Binnenhaftung gegenüber dem eigenen Unternehmen
Die Geschäftsführung unterliegt der Legalitätspflicht. Sie hat dafür zu sorgen, dass sich das Unternehmen rechtmäßig verhält und Gesetze beachtet. Erfasst sich davon auch die Sorgfaltspflichten nach dem LkSG. Geschäftsführer sehen sich hier mit der Schwierigkeit konfrontiert, dass deren Konturen, also die anzuwendende (Mindest-)Sorgfalt, im Einzelfall schwer zu bestimmen sind. Das LkSG stellt die Sorgfaltspflichten in § 3 Absatz 1 Satz 1 LkSG unter einen Angemessenheitsvorbelt („in angemessener Weise“). Der Gesetzgeber beabsichtigt damit, dem Unternehmen den „notwendigen flexiblen Handlungs- und Ermessensspielraum bei der Auswahl geeigneter Maßnahmen“ einzuräumen, da die Frage, welchen Risiken wie zu begegnen ist, von der individuellen Unternehmens- und Risikosituation abhänge (vgl. BT-Drs. 19/28649, S. 42). Folglich bestehen keine fest definierten Pflichten. Jedes Unternehmen muss den Grad der anzuwendenden Sorgfalt abhängig von der konkreten Situation selbst bestimmen. Zumindest in der Anfangszeit wird es an einschlägiger Rechtsprechung und häufig auch klaren Literaturmeinungen zur Orientierung fehlen.

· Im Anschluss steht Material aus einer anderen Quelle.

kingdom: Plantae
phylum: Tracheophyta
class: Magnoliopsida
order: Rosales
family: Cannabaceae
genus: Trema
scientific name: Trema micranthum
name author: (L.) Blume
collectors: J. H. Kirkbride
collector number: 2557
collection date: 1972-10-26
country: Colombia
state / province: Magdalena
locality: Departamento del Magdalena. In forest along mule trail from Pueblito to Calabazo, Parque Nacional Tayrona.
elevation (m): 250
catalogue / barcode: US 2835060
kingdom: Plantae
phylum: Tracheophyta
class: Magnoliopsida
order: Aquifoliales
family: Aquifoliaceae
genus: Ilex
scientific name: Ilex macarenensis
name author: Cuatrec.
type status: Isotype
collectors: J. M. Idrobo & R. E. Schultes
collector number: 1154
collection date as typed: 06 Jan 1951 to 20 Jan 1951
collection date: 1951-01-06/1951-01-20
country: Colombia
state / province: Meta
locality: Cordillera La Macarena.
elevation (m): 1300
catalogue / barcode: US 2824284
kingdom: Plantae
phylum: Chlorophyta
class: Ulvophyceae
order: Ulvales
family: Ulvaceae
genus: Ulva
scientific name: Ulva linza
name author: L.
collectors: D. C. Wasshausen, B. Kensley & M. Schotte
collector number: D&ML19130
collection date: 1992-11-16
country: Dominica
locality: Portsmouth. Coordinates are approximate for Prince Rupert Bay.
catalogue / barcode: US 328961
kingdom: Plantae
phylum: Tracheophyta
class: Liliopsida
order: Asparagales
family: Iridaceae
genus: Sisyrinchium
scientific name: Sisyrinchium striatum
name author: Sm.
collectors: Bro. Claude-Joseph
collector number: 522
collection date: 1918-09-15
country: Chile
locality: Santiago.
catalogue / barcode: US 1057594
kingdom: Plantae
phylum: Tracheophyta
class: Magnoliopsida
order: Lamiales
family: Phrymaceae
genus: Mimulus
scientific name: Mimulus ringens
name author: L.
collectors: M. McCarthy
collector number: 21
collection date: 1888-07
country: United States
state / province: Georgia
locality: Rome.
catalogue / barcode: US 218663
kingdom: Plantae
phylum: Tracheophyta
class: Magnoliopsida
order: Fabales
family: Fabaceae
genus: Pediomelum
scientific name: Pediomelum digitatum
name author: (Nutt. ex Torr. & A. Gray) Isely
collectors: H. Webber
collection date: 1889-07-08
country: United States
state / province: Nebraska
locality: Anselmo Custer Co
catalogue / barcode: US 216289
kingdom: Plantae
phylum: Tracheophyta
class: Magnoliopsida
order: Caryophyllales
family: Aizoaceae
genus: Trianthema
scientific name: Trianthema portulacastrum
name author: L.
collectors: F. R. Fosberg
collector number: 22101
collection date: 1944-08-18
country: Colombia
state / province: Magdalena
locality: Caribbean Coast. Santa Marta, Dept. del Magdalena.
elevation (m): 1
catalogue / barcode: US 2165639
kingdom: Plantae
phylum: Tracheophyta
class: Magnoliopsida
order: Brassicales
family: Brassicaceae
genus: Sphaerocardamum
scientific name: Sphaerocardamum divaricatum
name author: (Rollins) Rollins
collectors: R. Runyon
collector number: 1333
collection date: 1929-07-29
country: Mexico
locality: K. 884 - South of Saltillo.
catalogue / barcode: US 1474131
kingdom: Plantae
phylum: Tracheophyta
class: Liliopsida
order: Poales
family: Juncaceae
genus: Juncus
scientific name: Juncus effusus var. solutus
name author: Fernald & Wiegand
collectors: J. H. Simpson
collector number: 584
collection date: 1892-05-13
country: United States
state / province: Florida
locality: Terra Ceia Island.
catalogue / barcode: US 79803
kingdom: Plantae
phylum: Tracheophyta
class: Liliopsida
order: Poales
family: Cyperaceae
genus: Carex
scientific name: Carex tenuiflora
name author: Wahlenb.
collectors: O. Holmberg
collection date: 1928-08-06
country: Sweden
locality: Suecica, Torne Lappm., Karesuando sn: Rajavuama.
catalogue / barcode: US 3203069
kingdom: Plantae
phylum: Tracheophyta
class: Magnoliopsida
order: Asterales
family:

Rechtsvergewisserungspflicht der Geschäftsführung bei unklarer Rechtslage
Bei unklarer Rechtslage trifft den Geschäftsführer eine sog. Rechtsvergewisserungspflicht. Er hat rechtliche Zusammenhänge eingehend zu prüfen. Soweit die hierzu notwendige Sachkunde fehlt oder die Angelegenheit von größerer wirtschaftlicher Bedeutung ist, muss interner oder externer Rechtsrat eingeholt werden. Dies kann auch bei neuen Gesetzen, deren Auslegung noch unklar ist, gelten.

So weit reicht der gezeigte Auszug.